Bilgi üretimi perspektifi, yargılamaların açıklığı veya kanunun kişiselleştirilmesine yönelik son davet/çağrı gibi somut politika çıkarımları da üretir. Davanın bilginin üretimini, onaylanmasını ve yayılmasını desteklediğini kabul etmek; düzenleyiciler için zorunlu tahkim hükümlerine ne zaman izin verileceği; yargıçlar için, örneğin nominal zararlar için koruyucu talimatın veya dava hakkının ne zaman verileceği ve akademisyenler için özel talimatın optimalliğinin nasıl değerlendirileceği gibi önemli dersler taşır. Pek çok akademisyen, sözleşme taraflarının büyük ölçüde itibar mekanizmalarına güvendiğini gözlemlemiş ve özel talimatın kanun olmadan da gayet iyi çalıştığını varsaymaya devam etmiştir. Ancak gerçekte, özel talimat genellikle yalnızca sözleşme hukuku aracılığıyla mümkün olur. Sözleşme davaları, itibar yaptırımının düzgün işlemesini kolaylaştıran güvenilir bilgiler üretir. Hukuk ve itibarın birbirini tamamladığını kabul etmek, varsayılan kuralların tasarımına ilişkin öncelikleri yeniden düşünmeyi gerektirmektedir.

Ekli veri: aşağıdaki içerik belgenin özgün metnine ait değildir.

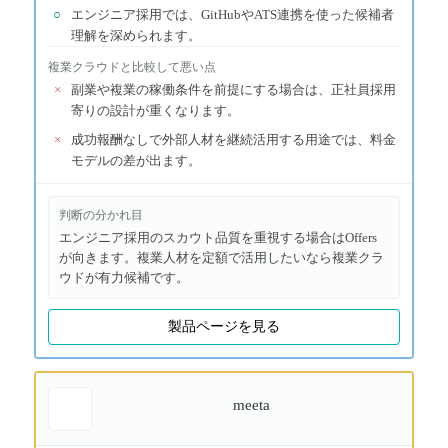
○
エンジニア採用では、GitHubやATS連携を使った候補者
理解を深められます。
複業クラウド
と比較して悪い点
×
副業や複業の稼働条件を前提にする場合は、正社員採用
寄りの設計が重くなります。
×
成功報酬なしで外部人材を継続活用する用途では、料金
モデルの差が出ます。
判断の分かれ目
エンジニア採用のスカウト品質を重視する場合はOffers
が向きます。複業人材を定額で活用したいなら複業クラ
ウドが有力候補です。
製品ページを見る
meeta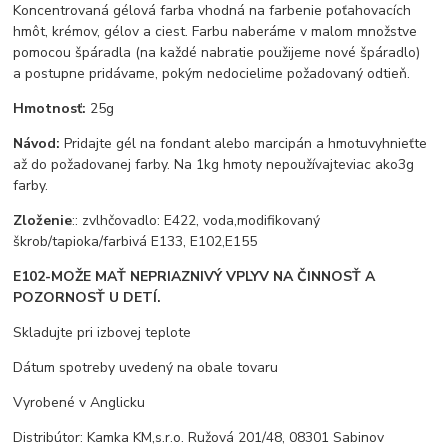
Koncentrovaná gélová farba vhodná na farbenie poťahovacích
hmôt, krémov, gélov a ciest. Farbu naberáme v malom množstve
pomocou špáradla (na každé nabratie použijeme nové špáradlo)
a postupne pridávame, pokým nedocielime požadovaný odtieň.
Hmotnosť:
25g
Návod:
Pridajte gél na fondant alebo marcipán a hmotuvyhnieťte
až do požadovanej farby. Na 1kg hmoty nepoužívajteviac ako3g
farby.
Zloženie
:: zvlhčovadlo: E422, voda,modifikovaný
škrob/tapioka/farbivá E133, E102,E155
E102-MOŽE MAŤ NEPRIAZNIVÝ VPLYV NA ČINNOSŤ A
POZORNOSŤ U DETÍ.
Skladujte pri izbovej teplote
Dátum spotreby uvedený na obale tovaru
Vyrobené v Anglicku
Distribútor: Kamka KM,s.r.o. Ružová 201/48, 08301 Sabinov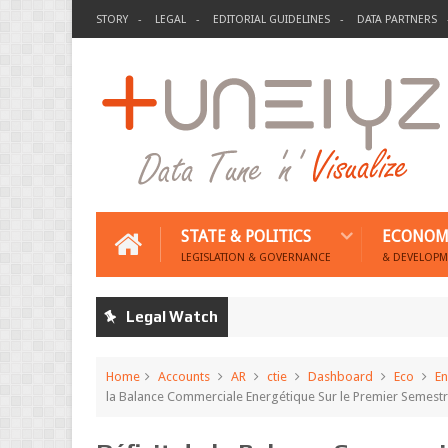
STORY
LEGAL
EDITORIAL GUIDELINES
DATA PARTNERS
STATE & POLITICS
ECONOM
LEGISLATION & GOVERNANCE
& DEVELOPM
Legal Watch
Home
Accounts
AR
ctie
Dashboard
Eco
En
la Balance Commerciale Energétique Sur le Premier Semestr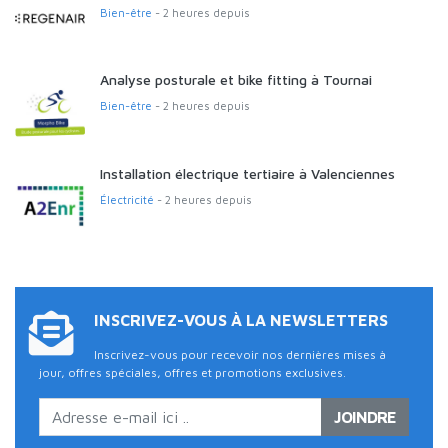
Bien-être
- 2 heures depuis
Analyse posturale et bike fitting à Tournai
Bien-être
- 2 heures depuis
Installation électrique tertiaire à Valenciennes
Électricité
- 2 heures depuis
INSCRIVEZ-VOUS À LA NEWSLETTERS
Inscrivez-vous pour recevoir nos dernières mises à
jour, offres spéciales, offres et promotions exclusives.
JOINDRE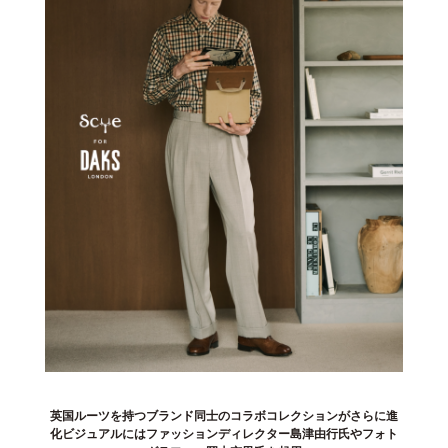
英国ルーツを持つブランド同士のコラボコレクションがさらに進
化 ビジュアルにはファッションディレクター島津由行氏やフォト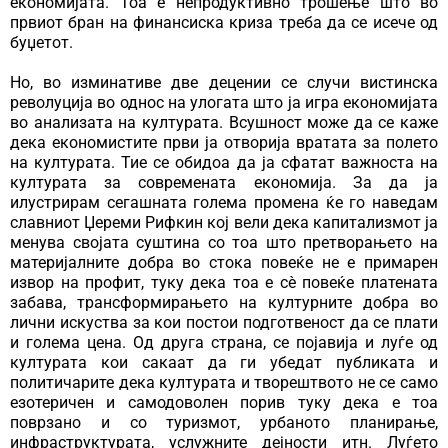
економијата. Тоа е непродуктивно трошење што во
првиот бран на финансиска криза треба да се исече од
буџетот.
Но, во изминативе две децении се случи вистинска
револуција во однос на улогата што ја игра економијата
во анализата на културата. Всушност може да се каже
дека економистите први ја отворија вратата за полето
на културата. Тие се обидоа да ја сфатат важноста на
културата за современата економија. За да ја
илустрирам сегашната голема промена ќе го наведам
славниот Џереми Рифкин кој вели дека капитализмот ја
менува својата суштина со тоа што претворањето на
материјалните добра во стока повеќе не е примарен
извор на профит, туку дека тоа е сè повеќе платената
забава, трансформирањето на културните добра во
лични искуства за кои постои подготвеност да се плати
и голема цена. Од друга страна, се појавија и луѓе од
културата кои сакаат да ги убедат публиката и
политичарите дека културата и творештвото не се само
езотеричен и самодоволен порив туку дека е тоа
поврзано и со туризмот, урбаното планирање,
инфраструктурата, услужните дејности итн. Луѓето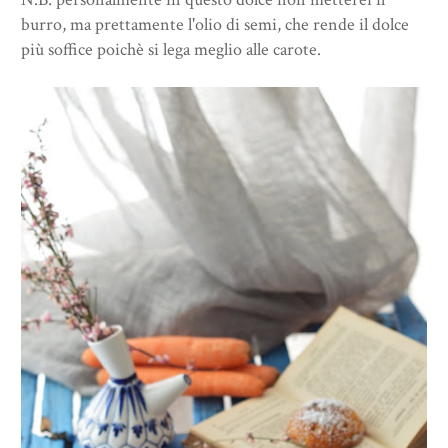
burro, ma prettamente l'olio di semi, che rende il dolce
più soffice poichè si lega meglio alle carote.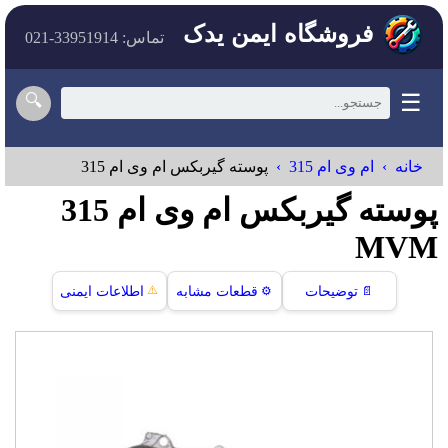
فروشگاه ایمن یدک
تماس: 33951914-021
☰
🔍
خانه
ام وی ام 315
پوسته گيربکس ام وی ام 315
پوسته گيربکس ام وی ام 315
MVM
⚠️
📄
توضیحات
⚙️
قطعات مشابه
اطلاعات ایمنی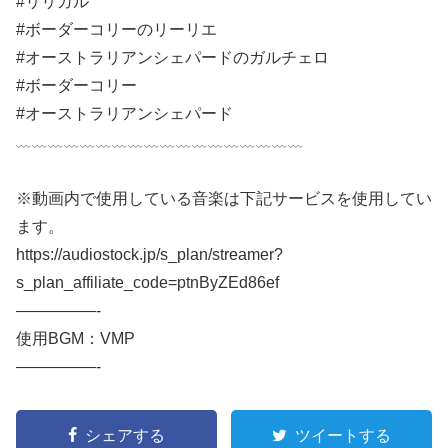
#リリガル
#ボーダーコリーのリーリエ
#オーストラリアンシェパードのガルチェロ
#ボーダーコリー
#オーストラリアンシェパード
﹏﹏﹏﹏﹏﹏﹏﹏﹏﹏﹏﹏﹏﹏﹏﹏﹏﹏
※動画内で使用している音楽は下記サービスを使用してい
ます。
https://audiostock.jp/s_plan/streamer?
s_plan_affiliate_code=ptnByZEd86ef
—————-
使用BGM：VMP
—————-
シェアする
ツイートする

Son olarak, bilgi üretimi perspektifi (information-production perspective), sözleşme hukukunu kişiselleştirme çağrılarına karşı terazide bir başparmak koyar. Son zamanlarda, önemli sözleşme hukuku çalışan akademisyenler, büyük veri ve tahmine dayalı analitiği kullanarak sözleşme hukukunu kişiye özgü hale getirmek için çağrı yapmaya başladı. Bu son çağrıların arkasındaki fikir, günümüzün büyük veri ve tahmine dayalı analitik teknolojilerinin, farklı taraflar için farklı temerrüt kuralları uyarlayarak ve davalının ihlalde bulunup bulunmadığına veya tarafların benzersiz beceri ve tercihlerine dayalı olarak davacıya hangi hukuk yolunun hükmedileceğine karar vererek sözleşme hukukunun verimliliğinin kolayca artırılmasına izin vermesidir. İtibar çerçevesi, bu tartışma dizisinde büyük bir kusuru da ortaya koyuyor: sözleşme hukukunu kişiye özgü hale getirmek, hukukun mevcut, kişisel olmayan biçiminde sağladığı bilgi üretimi, “kıyaslama”nın (benchmarking) getirdiği faydaları ortadan kaldıracaktır. Bu nedenle kişiye özgü hale getirme, sözleşme sisteminin verimliliğine zarar verebilir.